Las dos diputadas de MORENA en Puebla que han sido duramente criticadas en redes sociales -y con razón- por discriminar a adultos mayores, son el ejemplo más acabado de una clase política decadente.

¿Cómo llegamos a esto? ¿Cómo hemos venido registrando esa decadencia desde la sociedad en Puebla? Para emitir un juicio de nuestra parte, tomo como parámetro el fenómeno de la corrupción, entendida como una característica detestable en toda persona que se dedica profesionalmente a la política y que puede ser un indicador importante de la decadencia de la clase política gobernante.

Por supuesto que la clase política se ha venido deteriorando en las primeras dos décadas del siglo XXI, pero ese deterioro se aceleró en 2019 con la llegada de la cuarta transformación a Puebla. Hasta antes de 2018, la corrupción ya presentaba indicadores preocupantes, pero después de ese año empeoraron. En la medición de 2023, Puebla llegó a ocupar el lugar 29 de las 32 entidades del país en percepción sobre la frecuencia de la corrupción (categorías muy frecuente y frecuente), solo superado por la Ciudad de México, Michoacán y Chiapas.

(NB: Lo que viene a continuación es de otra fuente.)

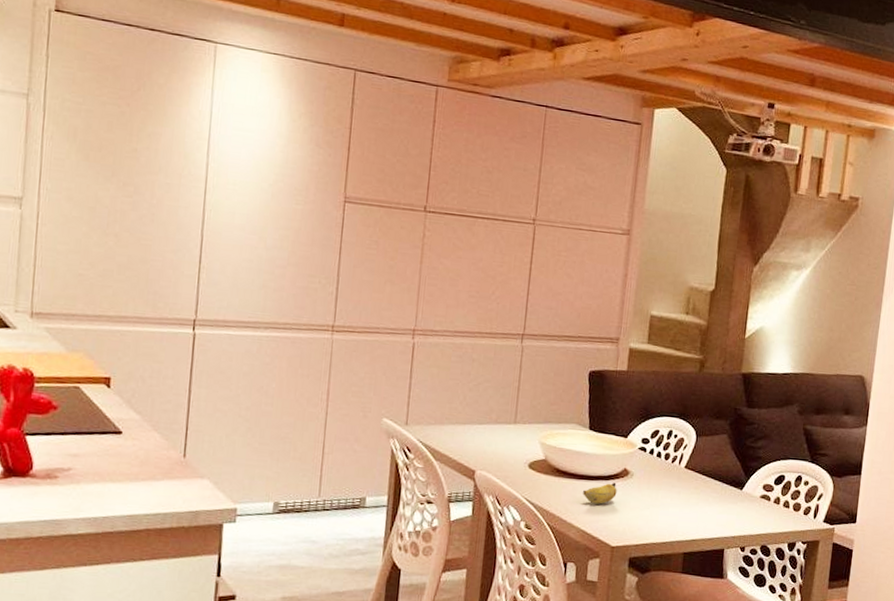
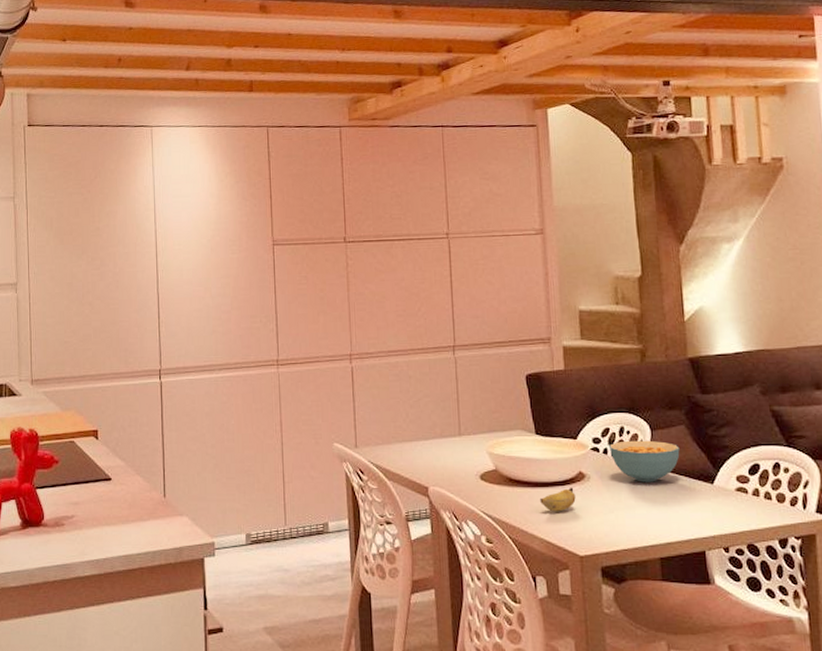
cereal bowl: none [655,443,719,484] -> present [609,440,680,482]

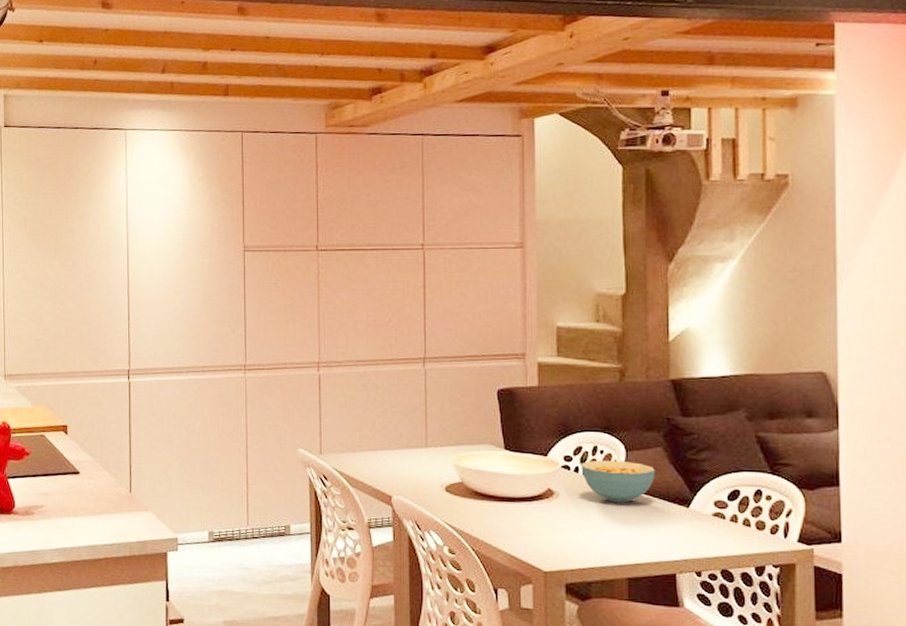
banana: present [540,487,576,512] -> none [506,503,543,527]

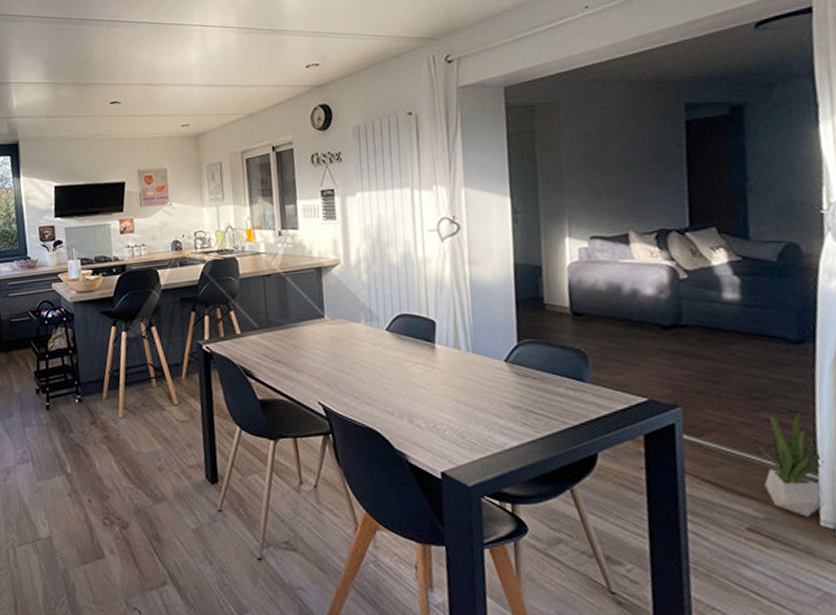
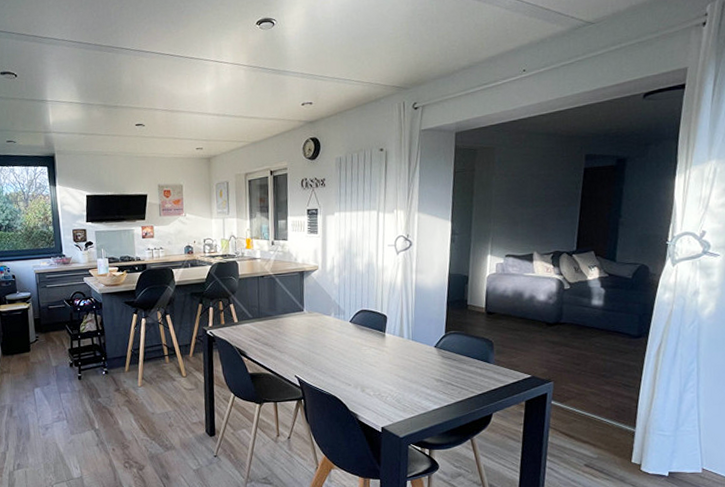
potted plant: present [756,413,825,517] -> none [599,387,641,457]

Y cuando intentábamos salir a la superficie para tener un respiro con la elección de 2024, terminamos rascando bocabajo.

Las cifras de la ENCIG de 2025 nos muestran que en Puebla estamos peor que en 2023: no sólo aumentó la percepción, sino que aumentaron también tanto los hechos de corrupción como el número de víctimas de la corrupción.

Ahora bien, ¿por qué nuestra sociedad ha tolerado que esta clase política pueda ejercer el poder a sus anchas y que está a punto de convertir a México en una dictadura?

Mi respuesta es la siguiente: porque alrededor de la mitad de nuestra sociedad ha normalizado la corrupción, la tolera y quizás, en no pocos casos, se ha corrompido.

Ahí está una de las conclusiones de la encuesta realizada en 2025 por la Secretaría Ejecutiva del Sistema Anticorrupción del Estado de Puebla la cual no podemos ni debemos ignorar: dicen textualmente «Existe una disminución del rechazo social hacia la corrupción en Puebla…». En la encuesta de 2021, el 80.8 % de los encuestados rechazaba la frase «No importa que (mi candidato/partido) robe, mientras salpique». En la encuesta de 2025, solo el 56.4 % la rechaza.

Cuando casi la mitad de una sociedad tiene los valores torcidos, ¿cómo podemos exigir una clase política virtuosa, dotada de una ética pública?

Por ello, no es casualidad que tengamos de diputadas a las dos personas que han sido linchadas en redes sociales por decir sandeces.

Que ellas ocupen una curul tiene dos responsables:

Su partido, cuyo deslinde y sanciones debieron llegar hace mucho tiempo y no ahora (como si no se hubieran enterado de sus andanzas anteriores).

Y, por supuesto, el «pueblo bueno» que votó por ellas y que seguirá votando por ese partido con personas como ellas, siempre y cuando lo “salpiquen”.